Scan the entries below for the string "Person" and copy every line where it turns up.

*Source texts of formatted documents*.
»»
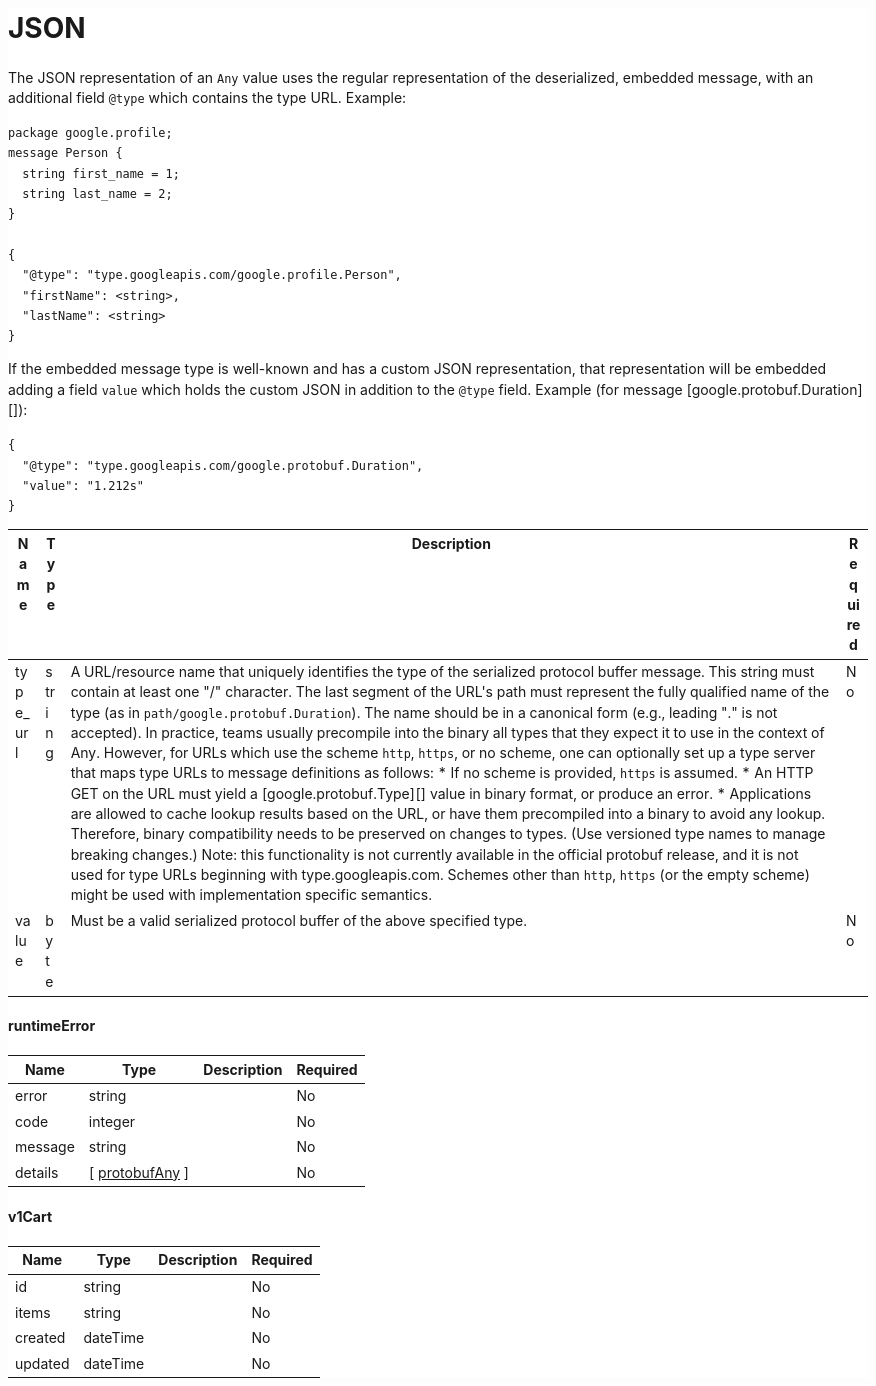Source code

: 
JSON
====
The JSON representation of an `Any` value uses the regular
representation of the deserialized, embedded message, with an
additional field `@type` which contains the type URL. Example:

    package google.profile;
    message Person {
      string first_name = 1;
      string last_name = 2;
    }

    {
      "@type": "type.googleapis.com/google.profile.Person",
      "firstName": <string>,
      "lastName": <string>
    }

If the embedded message type is well-known and has a custom JSON
representation, that representation will be embedded adding a field
`value` which holds the custom JSON in addition to the `@type`
field. Example (for message [google.protobuf.Duration][]):

    {
      "@type": "type.googleapis.com/google.protobuf.Duration",
      "value": "1.212s"
    }

| Name | Type | Description | Required |
| ---- | ---- | ----------- | -------- |
| type_url | string | A URL/resource name that uniquely identifies the type of the serialized protocol buffer message. This string must contain at least one "/" character. The last segment of the URL's path must represent the fully qualified name of the type (as in `path/google.protobuf.Duration`). The name should be in a canonical form (e.g., leading "." is not accepted).  In practice, teams usually precompile into the binary all types that they expect it to use in the context of Any. However, for URLs which use the scheme `http`, `https`, or no scheme, one can optionally set up a type server that maps type URLs to message definitions as follows:  * If no scheme is provided, `https` is assumed. * An HTTP GET on the URL must yield a [google.protobuf.Type][]   value in binary format, or produce an error. * Applications are allowed to cache lookup results based on the   URL, or have them precompiled into a binary to avoid any   lookup. Therefore, binary compatibility needs to be preserved   on changes to types. (Use versioned type names to manage   breaking changes.)  Note: this functionality is not currently available in the official protobuf release, and it is not used for type URLs beginning with type.googleapis.com.  Schemes other than `http`, `https` (or the empty scheme) might be used with implementation specific semantics. | No |
| value | byte | Must be a valid serialized protocol buffer of the above specified type. | No |

#### runtimeError

| Name | Type | Description | Required |
| ---- | ---- | ----------- | -------- |
| error | string |  | No |
| code | integer |  | No |
| message | string |  | No |
| details | [ [protobufAny](#protobufany) ] |  | No |

#### v1Cart

| Name | Type | Description | Required |
| ---- | ---- | ----------- | -------- |
| id | string |  | No |
| items | string |  | No |
| created | dateTime |  | No |
| updated | dateTime |  | No |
««
*SOLVED PROBLEM*.
    message Person {
      "@type": "type.googleapis.com/google.profile.Person",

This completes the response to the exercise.